Per Brevig was the principal trombonist of the Metropolitan Opera for 26 years, leaving the Met in 1994 to embark on an international conducting career. During his time at the Metropolitan Opera and continuing to the present, he has been a faculty member of the Juilliard School, Manhattan School of Music, New York University, and the Aspen Music Festival and School, where a scholarship in his honor has been established. He has taught literally hundreds of students, many of whom hold top performance and teaching positions around the world. In 2016, the International Trombone Association honored him with its Lifetime Achievement Award.
Norwegian born, Brevig began playing trombone professionally at age 16 in his native country. After his tenure in the Bergen Philharmonic, he moved to New York City, where he was appointed principal trombonist with the American Symphony Orchestra, under the legendary conductor Leopold Stokowski. He was a featured soloist with the orchestra, and became a first call freelancer. During these early years in New York, he completed his formal education at the Juilliard School, where he received a Doctor of Musical Arts degree, the only trombonist to have received this degree from Juilliard. He was one of the first trombonists to give full-length recitals in New York. As a soloist, he has concertized worldwide. Highlights are performances at the Kennedy Center and Lincoln Center. He has given master classes in the United States, Japan, Europe, Korea, and Brazil.
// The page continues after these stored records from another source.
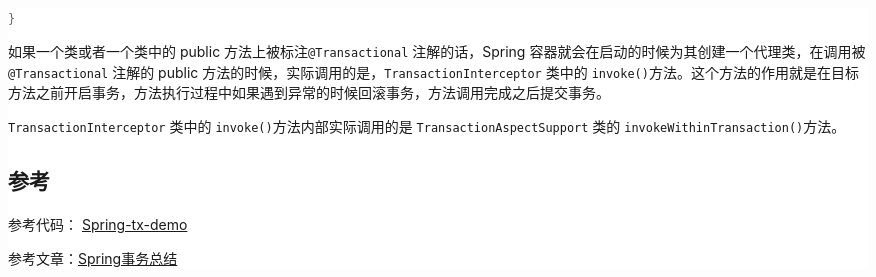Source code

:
 ```java
}
```

如果一个类或者一个类中的 public 方法上被标注`@Transactional` 注解的话，Spring 容器就会在启动的时候为其创建一个代理类，在调用被`@Transactional` 注解的 public 方法的时候，实际调用的是，`TransactionInterceptor` 类中的 `invoke()`方法。这个方法的作用就是在目标方法之前开启事务，方法执行过程中如果遇到异常的时候回滚事务，方法调用完成之后提交事务。

`TransactionInterceptor` 类中的 `invoke()`方法内部实际调用的是 `TransactionAspectSupport` 类的 `invokeWithinTransaction()`方法。

## 参考

参考代码： [Spring-tx-demo](https://github.com/star9500/spring-tx-demo)

参考文章：[Spring事务总结](https://github.com/Snailclimb/JavaGuide/blob/master/docs/system-design/framework/spring/Spring%E4%BA%8B%E5%8A%A1%E6%80%BB%E7%BB%93.md)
As a conductor, Brevig has guest conducted internationally and was for many years music director of the East Texas Symphony Orchestra. In addition, he has studied the medical problems faced by musicians and he serves on the advisory boards of Medical Problems of Performing Artists as well as Musikphysiologie und Musikermedizin, a publication from Germany. A champion of Scandinavian music, he is founder and president of the Edvard Grieg Society, Inc., New York, which has produced more than 100 concerts in New York City. In 1990, King Olav V of Norway awarded Brevig the Royal Medal of St. Olav in recognition of his efforts on behalf of Norwegian music and culture in the United States.